- [THE DATA]:
··········
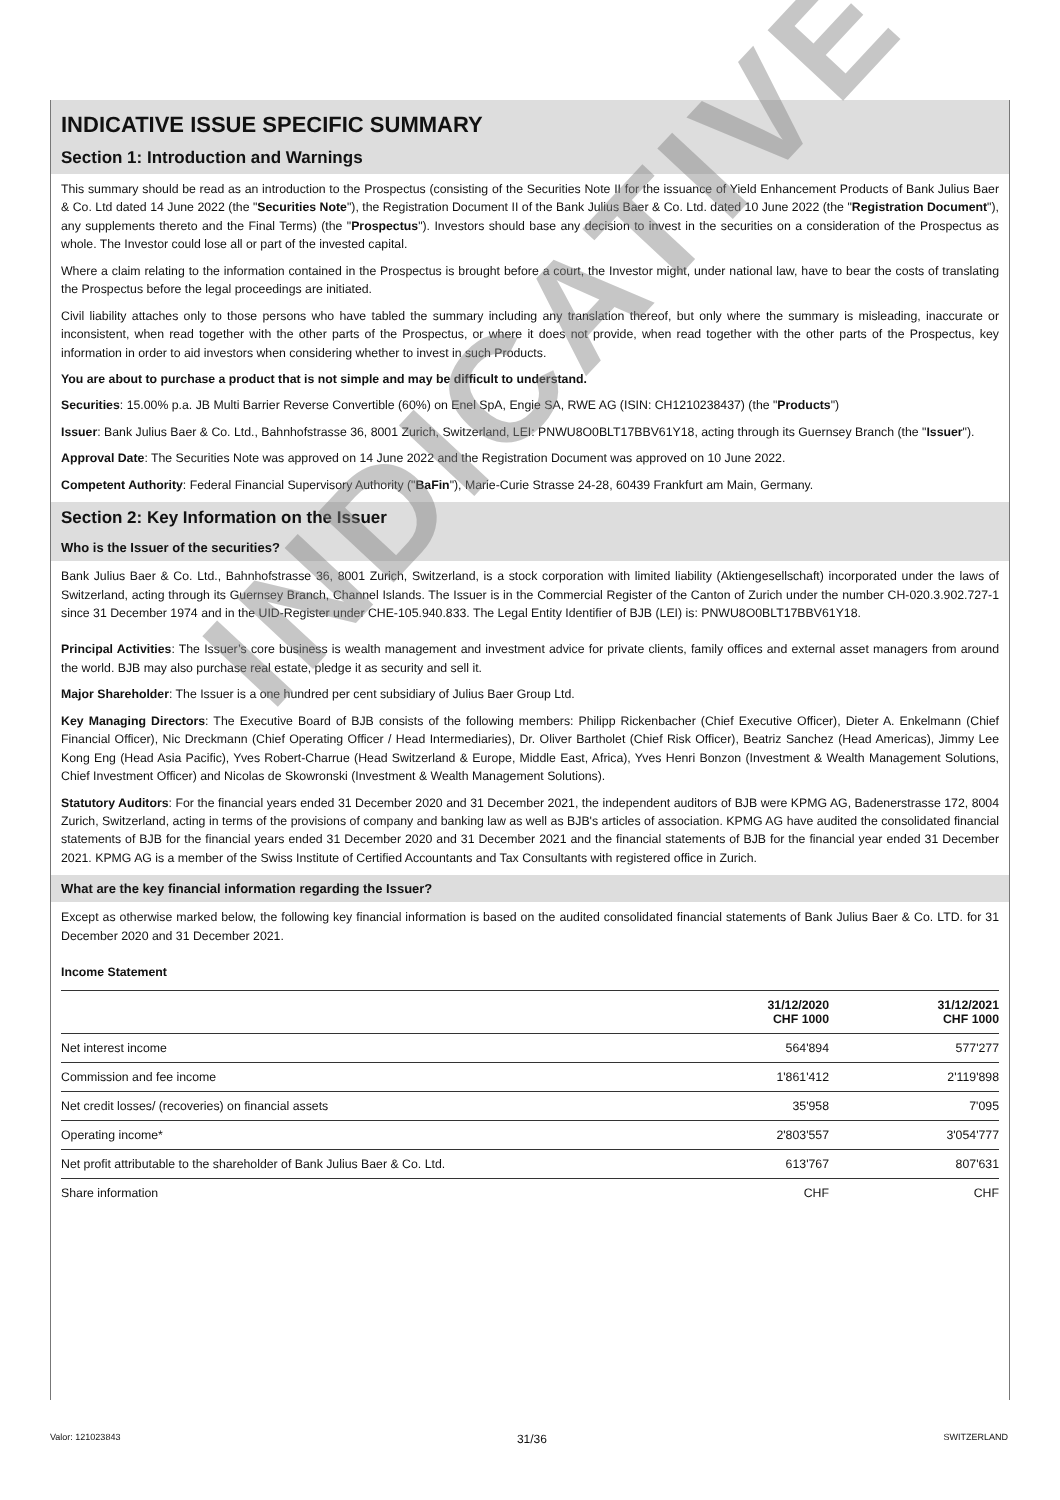INDICATIVE ISSUE SPECIFIC SUMMARY
Section 1: Introduction and Warnings
This summary should be read as an introduction to the Prospectus (consisting of the Securities Note II for the issuance of Yield Enhancement Products of Bank Julius Baer & Co. Ltd dated 14 June 2022 (the "Securities Note"), the Registration Document II of the Bank Julius Baer & Co. Ltd. dated 10 June 2022 (the "Registration Document"), any supplements thereto and the Final Terms) (the "Prospectus"). Investors should base any decision to invest in the securities on a consideration of the Prospectus as whole. The Investor could lose all or part of the invested capital.
Where a claim relating to the information contained in the Prospectus is brought before a court, the Investor might, under national law, have to bear the costs of translating the Prospectus before the legal proceedings are initiated.
Civil liability attaches only to those persons who have tabled the summary including any translation thereof, but only where the summary is misleading, inaccurate or inconsistent, when read together with the other parts of the Prospectus, or where it does not provide, when read together with the other parts of the Prospectus, key information in order to aid investors when considering whether to invest in such Products.
You are about to purchase a product that is not simple and may be difficult to understand.
Securities: 15.00% p.a. JB Multi Barrier Reverse Convertible (60%) on Enel SpA, Engie SA, RWE AG (ISIN: CH1210238437) (the "Products")
Issuer: Bank Julius Baer & Co. Ltd., Bahnhofstrasse 36, 8001 Zurich, Switzerland, LEI: PNWU8O0BLT17BBV61Y18, acting through its Guernsey Branch (the "Issuer").
Approval Date: The Securities Note was approved on 14 June 2022 and the Registration Document was approved on 10 June 2022.
Competent Authority: Federal Financial Supervisory Authority ("BaFin"), Marie-Curie Strasse 24-28, 60439 Frankfurt am Main, Germany.
Section 2: Key Information on the Issuer
Who is the Issuer of the securities?
Bank Julius Baer & Co. Ltd., Bahnhofstrasse 36, 8001 Zurich, Switzerland, is a stock corporation with limited liability (Aktiengesellschaft) incorporated under the laws of Switzerland, acting through its Guernsey Branch, Channel Islands. The Issuer is in the Commercial Register of the Canton of Zurich under the number CH-020.3.902.727-1 since 31 December 1974 and in the UID-Register under CHE-105.940.833. The Legal Entity Identifier of BJB (LEI) is: PNWU8O0BLT17BBV61Y18.
Principal Activities: The Issuer’s core business is wealth management and investment advice for private clients, family offices and external asset managers from around the world. BJB may also purchase real estate, pledge it as security and sell it.
Major Shareholder: The Issuer is a one hundred per cent subsidiary of Julius Baer Group Ltd.
Key Managing Directors: The Executive Board of BJB consists of the following members: Philipp Rickenbacher (Chief Executive Officer), Dieter A. Enkelmann (Chief Financial Officer), Nic Dreckmann (Chief Operating Officer / Head Intermediaries), Dr. Oliver Bartholet (Chief Risk Officer), Beatriz Sanchez (Head Americas), Jimmy Lee Kong Eng (Head Asia Pacific), Yves Robert-Charrue (Head Switzerland & Europe, Middle East, Africa), Yves Henri Bonzon (Investment & Wealth Management Solutions, Chief Investment Officer) and Nicolas de Skowronski (Investment & Wealth Management Solutions).
Statutory Auditors: For the financial years ended 31 December 2020 and 31 December 2021, the independent auditors of BJB were KPMG AG, Badenerstrasse 172, 8004 Zurich, Switzerland, acting in terms of the provisions of company and banking law as well as BJB's articles of association. KPMG AG have audited the consolidated financial statements of BJB for the financial years ended 31 December 2020 and 31 December 2021 and the financial statements of BJB for the financial year ended 31 December 2021. KPMG AG is a member of the Swiss Institute of Certified Accountants and Tax Consultants with registered office in Zurich.
What are the key financial information regarding the Issuer?
Except as otherwise marked below, the following key financial information is based on the audited consolidated financial statements of Bank Julius Baer & Co. LTD. for 31 December 2020 and 31 December 2021.
Income Statement
| | 31/12/2020 CHF 1000 | 31/12/2021 CHF 1000 |
| --- | --- | --- |
| Net interest income | 564'894 | 577'277 |
| Commission and fee income | 1'861'412 | 2'119'898 |
| Net credit losses/ (recoveries) on financial assets | 35'958 | 7'095 |
| Operating income* | 2'803'557 | 3'054'777 |
| Net profit attributable to the shareholder of Bank Julius Baer & Co. Ltd. | 613'767 | 807'631 |
| Share information | CHF | CHF |
INDICATIVE
Valor: 121023843 31/36 SWITZERLAND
··········
- [WHAT IS NEEDED]: An exact copy of the records is required. Pictures do not belong in it.

- [EXERCISE OUTPUT]:
INDICATIVE ISSUE SPECIFIC SUMMARY
Section 1: Introduction and Warnings
This summary should be read as an introduction to the Prospectus (consisting of the Securities Note II for the issuance of Yield Enhancement Products of Bank Julius Baer & Co. Ltd dated 14 June 2022 (the "Securities Note"), the Registration Document II of the Bank Julius Baer & Co. Ltd. dated 10 June 2022 (the "Registration Document"), any supplements thereto and the Final Terms) (the "Prospectus"). Investors should base any decision to invest in the securities on a consideration of the Prospectus as whole. The Investor could lose all or part of the invested capital.
Where a claim relating to the information contained in the Prospectus is brought before a court, the Investor might, under national law, have to bear the costs of translating the Prospectus before the legal proceedings are initiated.
Civil liability attaches only to those persons who have tabled the summary including any translation thereof, but only where the summary is misleading, inaccurate or inconsistent, when read together with the other parts of the Prospectus, or where it does not provide, when read together with the other parts of the Prospectus, key information in order to aid investors when considering whether to invest in such Products.
You are about to purchase a product that is not simple and may be difficult to understand.
Securities: 15.00% p.a. JB Multi Barrier Reverse Convertible (60%) on Enel SpA, Engie SA, RWE AG (ISIN: CH1210238437) (the "Products")
Issuer: Bank Julius Baer & Co. Ltd., Bahnhofstrasse 36, 8001 Zurich, Switzerland, LEI: PNWU8O0BLT17BBV61Y18, acting through its Guernsey Branch (the "Issuer").
Approval Date: The Securities Note was approved on 14 June 2022 and the Registration Document was approved on 10 June 2022.
Competent Authority: Federal Financial Supervisory Authority ("BaFin"), Marie-Curie Strasse 24-28, 60439 Frankfurt am Main, Germany.
Section 2: Key Information on the Issuer
Who is the Issuer of the securities?
Bank Julius Baer & Co. Ltd., Bahnhofstrasse 36, 8001 Zurich, Switzerland, is a stock corporation with limited liability (Aktiengesellschaft) incorporated under the laws of Switzerland, acting through its Guernsey Branch, Channel Islands. The Issuer is in the Commercial Register of the Canton of Zurich under the number CH-020.3.902.727-1 since 31 December 1974 and in the UID-Register under CHE-105.940.833. The Legal Entity Identifier of BJB (LEI) is: PNWU8O0BLT17BBV61Y18.
Principal Activities: The Issuer’s core business is wealth management and investment advice for private clients, family offices and external asset managers from around the world. BJB may also purchase real estate, pledge it as security and sell it.
Major Shareholder: The Issuer is a one hundred per cent subsidiary of Julius Baer Group Ltd.
Key Managing Directors: The Executive Board of BJB consists of the following members: Philipp Rickenbacher (Chief Executive Officer), Dieter A. Enkelmann (Chief Financial Officer), Nic Dreckmann (Chief Operating Officer / Head Intermediaries), Dr. Oliver Bartholet (Chief Risk Officer), Beatriz Sanchez (Head Americas), Jimmy Lee Kong Eng (Head Asia Pacific), Yves Robert-Charrue (Head Switzerland & Europe, Middle East, Africa), Yves Henri Bonzon (Investment & Wealth Management Solutions, Chief Investment Officer) and Nicolas de Skowronski (Investment & Wealth Management Solutions).
Statutory Auditors: For the financial years ended 31 December 2020 and 31 December 2021, the independent auditors of BJB were KPMG AG, Badenerstrasse 172, 8004 Zurich, Switzerland, acting in terms of the provisions of company and banking law as well as BJB's articles of association. KPMG AG have audited the consolidated financial statements of BJB for the financial years ended 31 December 2020 and 31 December 2021 and the financial statements of BJB for the financial year ended 31 December 2021. KPMG AG is a member of the Swiss Institute of Certified Accountants and Tax Consultants with registered office in Zurich.
What are the key financial information regarding the Issuer?
Except as otherwise marked below, the following key financial information is based on the audited consolidated financial statements of Bank Julius Baer & Co. LTD. for 31 December 2020 and 31 December 2021.
Income Statement
| | 31/12/2020 CHF 1000 | 31/12/2021 CHF 1000 |
| --- | --- | --- |
| Net interest income | 564'894 | 577'277 |
| Commission and fee income | 1'861'412 | 2'119'898 |
| Net credit losses/ (recoveries) on financial assets | 35'958 | 7'095 |
| Operating income* | 2'803'557 | 3'054'777 |
| Net profit attributable to the shareholder of Bank Julius Baer & Co. Ltd. | 613'767 | 807'631 |
| Share information | CHF | CHF |
INDICATIVE
Valor: 121023843 31/36 SWITZERLAND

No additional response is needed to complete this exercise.